On May 24th, the NYTimes reported that you have been named Chief Correspondent, a title I already assumed you held de facto. My congratulations to you and to the editors of the Times for giving you this honor and this opportunity. You should now have sufficient standing to do anything you want to do, without worrying as the beat reporters or the columnists do about turf violations or alienation of beat sources. My hope and my recommendation is that you climb as high as you can for perspectives on where our country is today and where we think it might be a generation from now. We have journalists peering as deeply as they can into the next week or the next month, or even hoping to see how considerations of Politics 2000 will effect events next week or next month. Without longer sightlines on a New World Order, I tend to think there is a great deal of wheel-spinning in our public policymaking. There is no architecture in sight or even discussions on the need for architectural designs which we could argue about. It is all ad hoc, as for example Gephardt positioning himself to the left of Gore on MFN and NAFTA, with no serious discussion on where it all might lead or where it should lead. It was nice to see a little piece by Nicholas Kristof on why we shouldn't give up on Africa, but without any imperatives to an American imperium, there will be no traction on Africa.
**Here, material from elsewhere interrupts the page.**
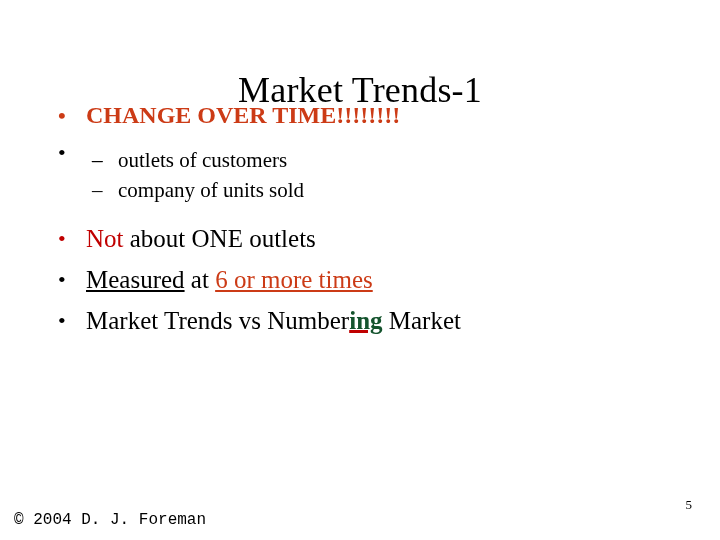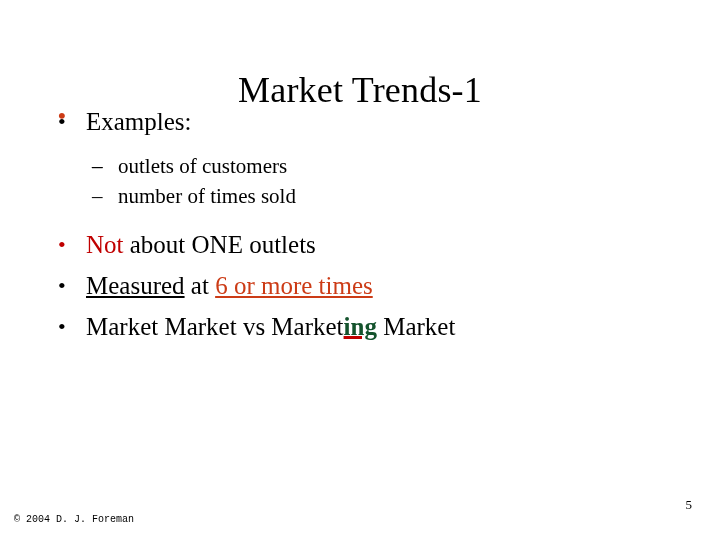"CHANGE OVER TIME!!!!!!!!" span.run-red-orange { html: none -> <span>CHANGE OVER TIME!!!!!!!!</span> }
At home, there has been no attempt at the Times, or anywhere else, to get our society in focus as we drift into a new millennium and its new world order. Pat Buchanan and Ross Perot and Louis Farrakhan reflect the anxieties of those fractions of our society who are not brave enough to face this brave new world. Instead of dismissing them as belly-achers and anti-Semites, they should be understood as representing concerns that are not being addressed. What doth it profit Bill Gates if he gains the world but loses the soul of America? I'm afraid we are outrunning our supply lines in this global conquest, happy enough to make sufficient megabucks to build more prisons to take care of the malcontents being left behind. In his Monday column, "Breaking China," Tom Friedman is frustrated at the strange coalition that is hellbent on going to war with China over human rights, to get our minds off our human problems at home. He thinks American businessmen have to shoulder the burden of beating up Beijing to get them to be better people, and well, okay. But businessmen are really not good for much else than doing business, except for the occasional citizen/diplomat like Perot. All that Beltway energy being assembled to provoke China into mindless adversarial relationship has to be redirected, and maybe the Chief Correspondent of the Times can suggest some roadmaps.

Does it ever cause you to wonder why the issue of capital gains taxation is so contentious? Or have you figured it out? Do you know why Alan Greenspan says its elimination will cause so much growth that federal revenues will increase, and why Bob Rubin says it will cause no economic growth, and revenues will diminish? It's not easy for the Treasury correspondent or the Fed correspondent to get their arms around this, even if they are as good as David Sanger or Rick Stevenson. The answer, though, is central to the path we take toward one kind of capitalism, or the other. Maybe the Chief Correspondent for the NYT will become interested in knowing for sure what this is all about. I hope so.